Mestre da narrativa curta, La canción de
nosotros é uma exceção entre os seus textos. Romance, panfleto, testemunho
ou documento histórico – desnecessário dar-lhe um rótulo pois seu autor não
desejou fazê-lo e, certamente, não faltarão teóricos que disso se ocupem – mais
pertinente é se ater a seus temas ou a
seu tema central. Obra escrita num momento cruciante para os países
latino-americanos, está em uníssono com uma grande parte da sua ficção, quando
descreve caricaturalmente o opressor (Gabriel García Márquez, Alejo Carpentier,
Augusto Roa Bastos) e, tragicamente, o oprimido (José Maria Arguedas,, Manuel
Scorza, Carlos Fuentes, Miguel Angel Asturias).
O
livro, dedicado a Montevidéu, se inicia com um poema e se constrói, sobretudo,
a partir de dois destinos: Marino e Ganapán. Entre eles, Fierro. Não mais o de
José Hernández porque esse levantou a sua voz, mas um Fierro cuja opção
política só o pode aniquilar, por irreversível e porque a repressão dificilmente
abre mão de sua presa. Ao redor dos três, os famintos, os marginais, os
desempregados. E, dominando a cidade nos seus habitantes, “a máquina”: retrato
fiel (e/ou melhorado) ou simples herança daquela que dominou a América Latina
no século XVI e seguintes e de cujos feitos Eduardo Galeano extraiu a matéria
dos capítulos “El Santo oficio de la Inquisición”: A máquina que tortura, que
aniquila, que mata e que, se não se constitui o cerne da obra, é expressão
convincente do que em muitas reuniões internacionais se define como atentado
aos direitos do homem.
No
relato, Mariano, jovem jornalista de parcos recursos, sente-se realizado apenas
em escrever a verdade. Esta escolha – desde os tempos imemoriais, rejeitada
pelo poder – ou sua amizade com Fierro, levam-no à prisão.
Ganapán,
criado num orfanato, ex-operário sem trabalho e que, segundo ele próprio, veio
ao mundo para sofrer (Nasci torto ou me
puseram mau-olhado), encontra Mariano ferido entre as macegas, fugitivo da
prisão. Esconde-o no seu barraco, o alimenta, dividindo o quase nada que tem e
o trata. Recuperado, um dia, Mariano parte sem se despedir. Tempos depois,
volta para agradecer.
As
últimas páginas do livro contam do reencontro dos dois marginalizados: um,
proibido de pensar; outro, impedido de conseguir condições para viver. Sob um
teto cheio de goteiras que deixa passar a chuva, tomam um pouco de vinho e
fumam um cigarro feito de xepas, conscientes e convictos de que somente
respirar não basta: algo é preciso fazer.

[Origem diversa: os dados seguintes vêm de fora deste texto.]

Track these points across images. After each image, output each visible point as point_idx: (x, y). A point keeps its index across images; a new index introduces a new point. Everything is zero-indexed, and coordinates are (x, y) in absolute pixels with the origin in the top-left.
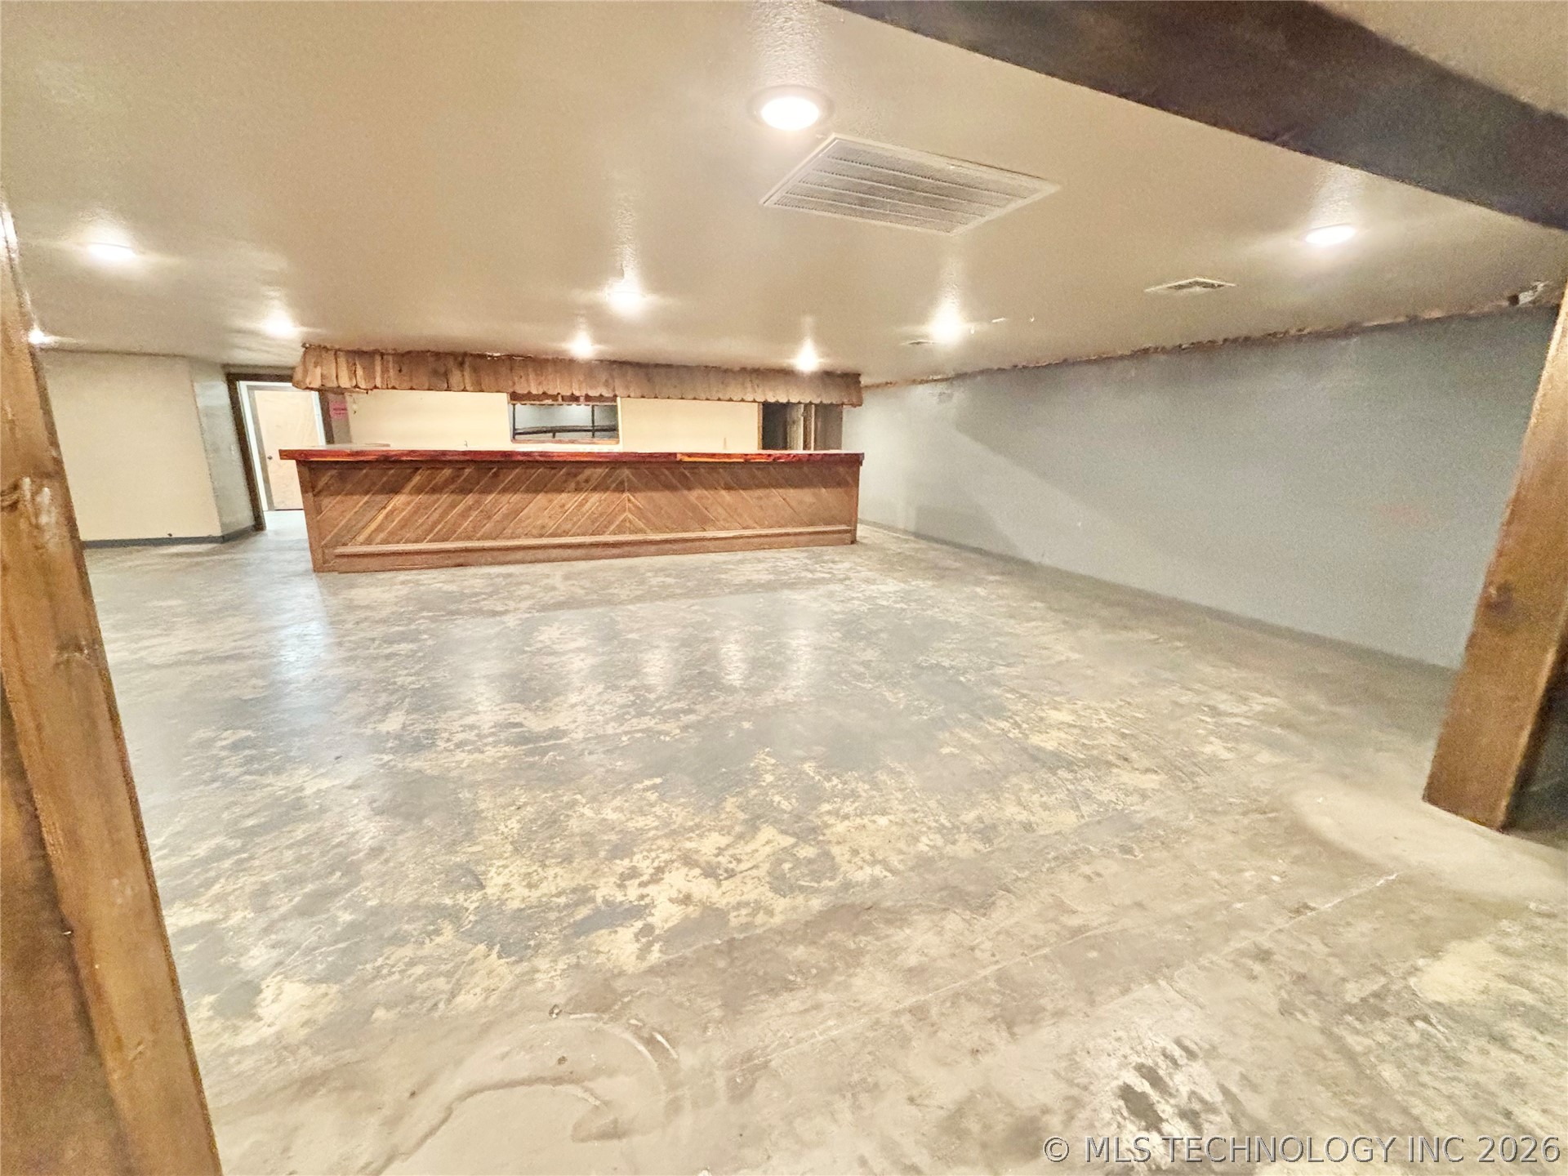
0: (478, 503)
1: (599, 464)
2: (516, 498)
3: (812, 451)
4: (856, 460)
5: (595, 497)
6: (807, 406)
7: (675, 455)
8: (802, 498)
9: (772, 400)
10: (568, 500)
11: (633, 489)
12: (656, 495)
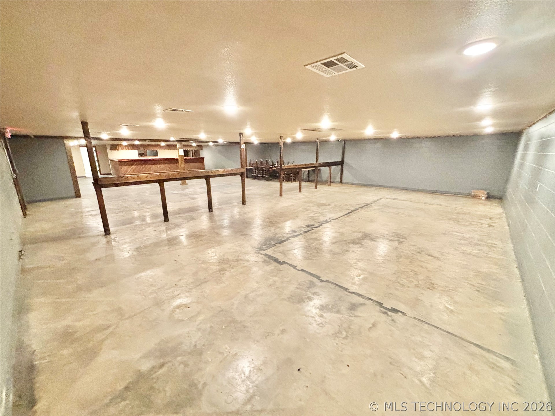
0: (145, 167)
1: (162, 160)
2: (150, 166)
3: (194, 157)
4: (203, 158)
5: (162, 165)
6: (192, 151)
7: (174, 158)
8: (196, 164)
9: (185, 149)
10: (158, 166)
11: (168, 164)
12: (172, 165)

Nesta convicção e nas palavras finais do livro As duas sombras gigantes se aproximaram nas paredes de lata, a
simbologia otimista a sugerir um entrelaçar de forças, um intuito de luta.
No
conjunto da obra, a riqueza da palavra, a expressão da angústia, as
interrogações, a denúncia da repressão. A cidade sugerida, presente no mar, no
porto, nas folhas de plátano, nas gaivotas, no detalhe da vida cotidiana. O
temor do hoje que, só por sorte, pode se transformar no amanhã; as perguntas
que são reflexões (como é que nós éramos?,
Quem éramos?, Não voltarão a se juntar
nunca os pedaços que nos fizeram possíveis) ou deveriam levar à reflexão.
Sobre a palavra ou sobre o poder da palavra e se basta escrever para redimir-se
ou redimir. Ou se, unicamente, a ação é redentora porque a canção se esvai, se
dilui num testemunho repetido a exaustão na América, mesmo sendo chama e
esperança em dias de paz.
E
a esperança do povo, diz o Eduardo Galeano, é feita de cristal.